**What you should do:** Among the entries that follow, the required portion opens with the line containing "Pintu Rumah" and closes with the line containing "kami dibangun dari". Give that portion again exactly, and nothing else.

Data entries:
-- Opening Marker --

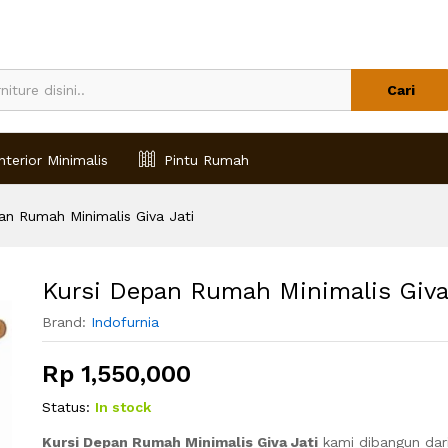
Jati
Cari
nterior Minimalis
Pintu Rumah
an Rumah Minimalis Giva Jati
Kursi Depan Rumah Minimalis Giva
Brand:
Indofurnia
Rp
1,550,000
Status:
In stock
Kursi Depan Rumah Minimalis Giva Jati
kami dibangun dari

-- Closing Marker --
-- Opening Marker --

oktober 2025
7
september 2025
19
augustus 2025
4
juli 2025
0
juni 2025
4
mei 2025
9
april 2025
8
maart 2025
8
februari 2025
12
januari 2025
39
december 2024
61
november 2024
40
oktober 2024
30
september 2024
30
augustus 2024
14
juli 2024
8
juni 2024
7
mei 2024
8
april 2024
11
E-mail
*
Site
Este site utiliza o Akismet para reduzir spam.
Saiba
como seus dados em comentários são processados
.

-- Closing Marker --

**Finished task:**
Pintu Rumah
an Rumah Minimalis Giva Jati
Kursi Depan Rumah Minimalis Giva
Brand:
Indofurnia
Rp
1,550,000
Status:
In stock
Kursi Depan Rumah Minimalis Giva Jati
kami dibangun dari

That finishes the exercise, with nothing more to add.